いかにも美しいが、底を浚《さら》ったら、どんな凄いものが揚ってくるか知れたもんじゃない、なんて……こうなっちゃ、どんなすぐれた絵でも、真面目に鑑賞する気にはなれない。困ったもんだということですよ」
 なんのために、突拍子もなくこんな話をしだすのだろう。心の中を見ぬかれたとも思わないが、あてこすりを言われているようで無気味だった。久美子は探るように大池というひとの顔をながめまわしたが、黒々と陽に灼けたスポーティな顔にうかんでいるのは、感慨を洩らして満足している、いかにも自然な表情だけだった。
 罐詰のシチュウとミートボールで簡単な夕食をすませると、久美子は湖のそばへ一人で散歩に出た。

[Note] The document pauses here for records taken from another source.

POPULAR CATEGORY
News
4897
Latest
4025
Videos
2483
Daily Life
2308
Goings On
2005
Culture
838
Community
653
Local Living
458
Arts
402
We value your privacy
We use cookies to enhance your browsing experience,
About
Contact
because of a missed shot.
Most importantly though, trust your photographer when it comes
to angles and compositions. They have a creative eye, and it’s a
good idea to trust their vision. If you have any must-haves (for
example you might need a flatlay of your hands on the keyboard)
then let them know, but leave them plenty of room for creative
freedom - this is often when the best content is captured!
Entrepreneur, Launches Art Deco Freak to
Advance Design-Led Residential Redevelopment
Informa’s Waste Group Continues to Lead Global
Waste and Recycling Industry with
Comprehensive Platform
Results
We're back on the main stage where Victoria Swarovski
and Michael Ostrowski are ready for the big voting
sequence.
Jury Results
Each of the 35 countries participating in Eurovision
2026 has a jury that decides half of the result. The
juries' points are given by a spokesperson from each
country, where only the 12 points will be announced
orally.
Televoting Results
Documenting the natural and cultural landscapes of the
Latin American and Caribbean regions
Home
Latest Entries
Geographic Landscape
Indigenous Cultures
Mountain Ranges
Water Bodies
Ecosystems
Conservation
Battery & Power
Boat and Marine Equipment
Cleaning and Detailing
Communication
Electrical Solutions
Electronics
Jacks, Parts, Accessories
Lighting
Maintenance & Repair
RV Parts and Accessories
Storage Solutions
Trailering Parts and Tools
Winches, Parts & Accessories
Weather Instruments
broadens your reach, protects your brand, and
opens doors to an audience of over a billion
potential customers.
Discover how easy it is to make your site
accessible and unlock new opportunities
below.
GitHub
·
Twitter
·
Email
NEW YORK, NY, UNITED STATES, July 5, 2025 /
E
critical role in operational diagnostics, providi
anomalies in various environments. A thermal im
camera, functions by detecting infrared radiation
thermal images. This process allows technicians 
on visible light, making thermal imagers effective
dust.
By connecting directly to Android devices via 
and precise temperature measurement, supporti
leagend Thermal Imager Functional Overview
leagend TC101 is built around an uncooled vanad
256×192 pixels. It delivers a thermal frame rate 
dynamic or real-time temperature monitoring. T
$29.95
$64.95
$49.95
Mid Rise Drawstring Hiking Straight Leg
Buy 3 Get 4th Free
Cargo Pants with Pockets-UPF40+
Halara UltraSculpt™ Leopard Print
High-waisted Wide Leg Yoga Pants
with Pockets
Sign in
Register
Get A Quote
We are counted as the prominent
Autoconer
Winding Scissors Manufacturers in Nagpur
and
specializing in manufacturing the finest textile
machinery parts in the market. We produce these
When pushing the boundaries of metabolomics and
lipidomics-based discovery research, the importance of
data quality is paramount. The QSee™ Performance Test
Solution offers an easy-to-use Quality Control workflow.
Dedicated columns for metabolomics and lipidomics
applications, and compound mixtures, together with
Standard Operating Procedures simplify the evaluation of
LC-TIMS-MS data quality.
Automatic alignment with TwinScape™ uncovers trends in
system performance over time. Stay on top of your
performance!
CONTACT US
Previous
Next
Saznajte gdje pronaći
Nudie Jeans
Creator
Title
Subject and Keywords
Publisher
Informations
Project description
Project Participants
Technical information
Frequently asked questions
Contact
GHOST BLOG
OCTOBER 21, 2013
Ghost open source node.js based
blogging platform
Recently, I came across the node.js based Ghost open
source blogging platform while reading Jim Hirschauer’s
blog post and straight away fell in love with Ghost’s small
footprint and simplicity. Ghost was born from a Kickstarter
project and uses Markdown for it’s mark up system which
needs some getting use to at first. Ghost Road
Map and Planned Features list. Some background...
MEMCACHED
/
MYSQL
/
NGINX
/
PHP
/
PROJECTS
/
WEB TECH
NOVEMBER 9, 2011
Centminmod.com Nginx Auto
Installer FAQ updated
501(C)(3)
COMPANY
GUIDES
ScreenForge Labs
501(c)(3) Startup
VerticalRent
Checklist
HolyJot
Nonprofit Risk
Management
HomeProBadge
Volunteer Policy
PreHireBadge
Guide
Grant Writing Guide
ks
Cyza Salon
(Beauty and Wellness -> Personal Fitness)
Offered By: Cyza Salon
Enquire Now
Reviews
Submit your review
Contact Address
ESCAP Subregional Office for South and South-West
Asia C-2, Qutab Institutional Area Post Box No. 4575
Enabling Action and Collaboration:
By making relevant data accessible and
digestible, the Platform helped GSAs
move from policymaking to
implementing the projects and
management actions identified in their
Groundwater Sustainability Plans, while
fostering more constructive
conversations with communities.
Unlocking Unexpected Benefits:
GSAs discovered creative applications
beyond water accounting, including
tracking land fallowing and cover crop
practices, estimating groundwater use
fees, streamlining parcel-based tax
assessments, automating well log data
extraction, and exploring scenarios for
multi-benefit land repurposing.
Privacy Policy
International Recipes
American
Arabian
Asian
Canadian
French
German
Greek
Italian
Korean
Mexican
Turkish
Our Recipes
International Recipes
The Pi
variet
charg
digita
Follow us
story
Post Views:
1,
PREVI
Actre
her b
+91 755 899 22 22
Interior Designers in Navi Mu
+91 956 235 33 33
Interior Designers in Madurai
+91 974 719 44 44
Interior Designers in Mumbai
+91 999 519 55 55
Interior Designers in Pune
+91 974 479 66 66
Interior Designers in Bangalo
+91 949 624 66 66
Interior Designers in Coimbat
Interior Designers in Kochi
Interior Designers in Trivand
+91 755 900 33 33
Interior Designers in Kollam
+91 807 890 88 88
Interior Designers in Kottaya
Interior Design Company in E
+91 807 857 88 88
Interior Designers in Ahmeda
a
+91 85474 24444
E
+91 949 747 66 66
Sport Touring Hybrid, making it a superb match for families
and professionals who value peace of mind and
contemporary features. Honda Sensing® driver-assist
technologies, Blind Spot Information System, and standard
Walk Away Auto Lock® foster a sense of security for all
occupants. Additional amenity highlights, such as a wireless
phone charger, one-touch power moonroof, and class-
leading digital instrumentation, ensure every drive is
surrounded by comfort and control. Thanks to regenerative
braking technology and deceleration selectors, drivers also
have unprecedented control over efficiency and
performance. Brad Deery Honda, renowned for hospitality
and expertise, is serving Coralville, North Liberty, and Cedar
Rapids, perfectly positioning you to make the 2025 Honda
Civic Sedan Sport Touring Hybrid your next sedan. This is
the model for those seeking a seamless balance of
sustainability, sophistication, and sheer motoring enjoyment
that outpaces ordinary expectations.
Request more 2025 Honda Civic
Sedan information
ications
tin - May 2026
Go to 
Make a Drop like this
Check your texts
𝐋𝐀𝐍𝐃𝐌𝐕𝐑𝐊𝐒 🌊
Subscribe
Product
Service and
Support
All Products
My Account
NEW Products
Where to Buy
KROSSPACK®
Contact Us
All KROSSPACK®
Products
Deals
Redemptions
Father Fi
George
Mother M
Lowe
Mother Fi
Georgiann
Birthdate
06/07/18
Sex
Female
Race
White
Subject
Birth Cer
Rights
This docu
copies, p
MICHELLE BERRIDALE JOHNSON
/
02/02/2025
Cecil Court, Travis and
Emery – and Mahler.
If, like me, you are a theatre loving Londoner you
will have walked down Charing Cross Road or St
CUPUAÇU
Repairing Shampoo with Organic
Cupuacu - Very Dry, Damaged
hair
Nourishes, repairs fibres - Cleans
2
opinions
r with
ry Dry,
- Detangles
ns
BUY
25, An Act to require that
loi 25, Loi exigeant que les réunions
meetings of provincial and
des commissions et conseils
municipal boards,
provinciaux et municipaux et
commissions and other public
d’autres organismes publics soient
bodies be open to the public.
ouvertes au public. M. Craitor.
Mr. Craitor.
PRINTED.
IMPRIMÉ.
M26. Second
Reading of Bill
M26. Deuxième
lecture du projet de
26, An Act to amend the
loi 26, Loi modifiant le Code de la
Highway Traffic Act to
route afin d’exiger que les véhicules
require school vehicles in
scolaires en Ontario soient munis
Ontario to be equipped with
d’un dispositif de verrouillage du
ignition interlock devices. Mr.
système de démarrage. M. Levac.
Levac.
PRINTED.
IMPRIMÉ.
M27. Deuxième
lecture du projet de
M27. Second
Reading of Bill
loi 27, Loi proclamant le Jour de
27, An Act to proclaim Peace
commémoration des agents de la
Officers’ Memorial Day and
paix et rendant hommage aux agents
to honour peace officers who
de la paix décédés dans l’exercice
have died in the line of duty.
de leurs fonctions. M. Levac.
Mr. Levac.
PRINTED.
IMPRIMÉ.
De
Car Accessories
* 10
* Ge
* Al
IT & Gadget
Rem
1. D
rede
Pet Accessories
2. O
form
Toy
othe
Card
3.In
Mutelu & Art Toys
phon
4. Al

 落日が朱を流す、しんとした湖面をながめながらしばらく行くと、棒杭につながれて、ひっそりと身を揺っている一隻のボートを見つけた。
「ありがたいというのは、このことだわ」
 湖心まで漕ぎだして、そのうえで最後の作業をすることになるのだろうが、それまでの段取りはまだ考えていなかった。
 久美子にとって、このボートは、こうしろという天の啓示のようなものだった。